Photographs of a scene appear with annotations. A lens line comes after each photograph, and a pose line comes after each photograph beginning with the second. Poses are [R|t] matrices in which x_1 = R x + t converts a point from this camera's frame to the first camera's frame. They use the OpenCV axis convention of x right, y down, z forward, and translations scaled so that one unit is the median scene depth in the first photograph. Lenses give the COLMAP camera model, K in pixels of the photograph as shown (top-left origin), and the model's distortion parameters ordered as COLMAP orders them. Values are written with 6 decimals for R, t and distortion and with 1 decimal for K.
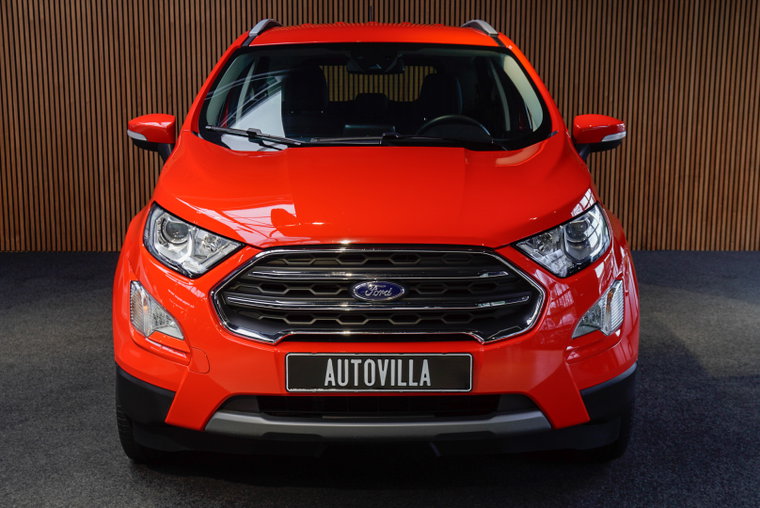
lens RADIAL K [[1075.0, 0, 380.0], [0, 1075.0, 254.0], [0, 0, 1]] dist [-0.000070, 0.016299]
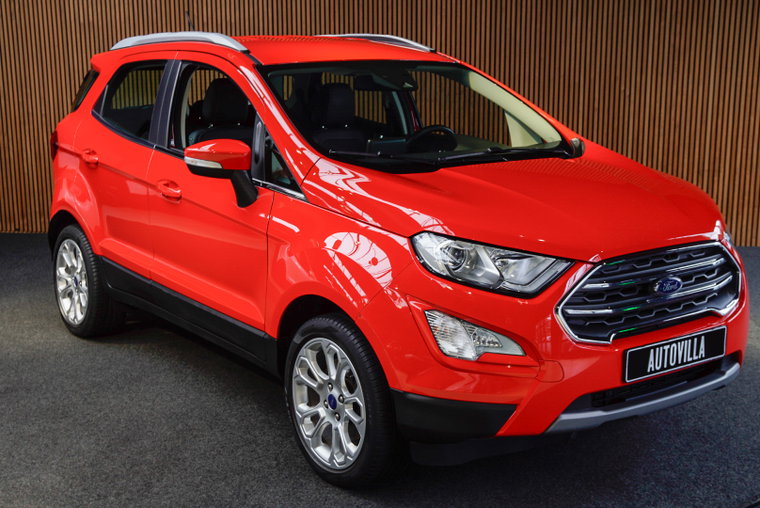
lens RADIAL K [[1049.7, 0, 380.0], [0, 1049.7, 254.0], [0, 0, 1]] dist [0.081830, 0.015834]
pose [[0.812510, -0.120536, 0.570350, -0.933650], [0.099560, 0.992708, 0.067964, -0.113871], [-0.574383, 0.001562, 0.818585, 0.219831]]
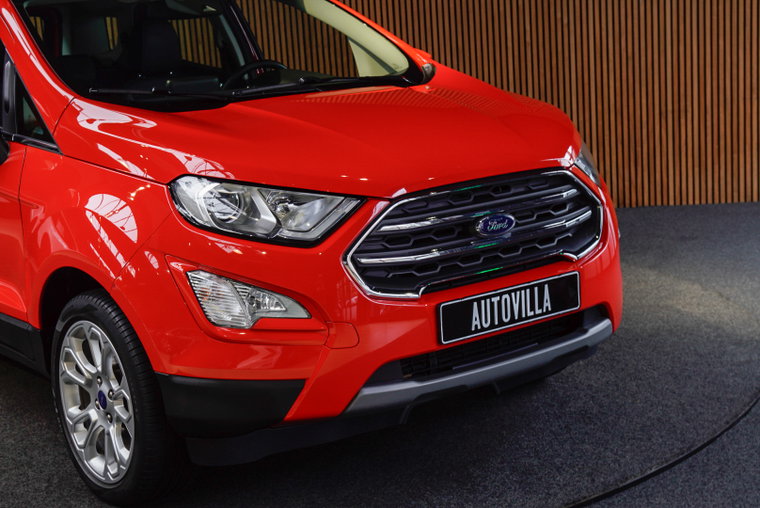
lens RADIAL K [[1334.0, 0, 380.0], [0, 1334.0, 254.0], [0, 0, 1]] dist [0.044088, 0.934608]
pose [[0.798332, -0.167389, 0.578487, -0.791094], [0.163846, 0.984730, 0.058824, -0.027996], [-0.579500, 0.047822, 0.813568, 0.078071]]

What is needed
Would you please copy the material exactly, leaving all the pictures out?

Response area
Photographs of a scene appear with annotations. A lens line comes after each photograph, and a pose line comes after each photograph beginning with the second. Poses are [R|t] matrices in which x_1 = R x + t converts a point from this camera's frame to the first camera's frame. They use the OpenCV axis convention of x right, y down, z forward, and translations scaled so that one unit is the median scene depth in the first photograph. Lenses give the COLMAP camera model, K in pixels of the photograph as shown (top-left origin), and the model's distortion parameters ordered as COLMAP orders them. Values are written with 6 decimals for R, t and distortion and with 1 decimal for K.
lens RADIAL K [[1075.0, 0, 380.0], [0, 1075.0, 254.0], [0, 0, 1]] dist [-0.000070, 0.016299]
lens RADIAL K [[1049.7, 0, 380.0], [0, 1049.7, 254.0], [0, 0, 1]] dist [0.081830, 0.015834]
pose [[0.812510, -0.120536, 0.570350, -0.933650], [0.099560, 0.992708, 0.067964, -0.113871], [-0.574383, 0.001562, 0.818585, 0.219831]]
lens RADIAL K [[1334.0, 0, 380.0], [0, 1334.0, 254.0], [0, 0, 1]] dist [0.044088, 0.934608]
pose [[0.798332, -0.167389, 0.578487, -0.791094], [0.163846, 0.984730, 0.058824, -0.027996], [-0.579500, 0.047822, 0.813568, 0.078071]]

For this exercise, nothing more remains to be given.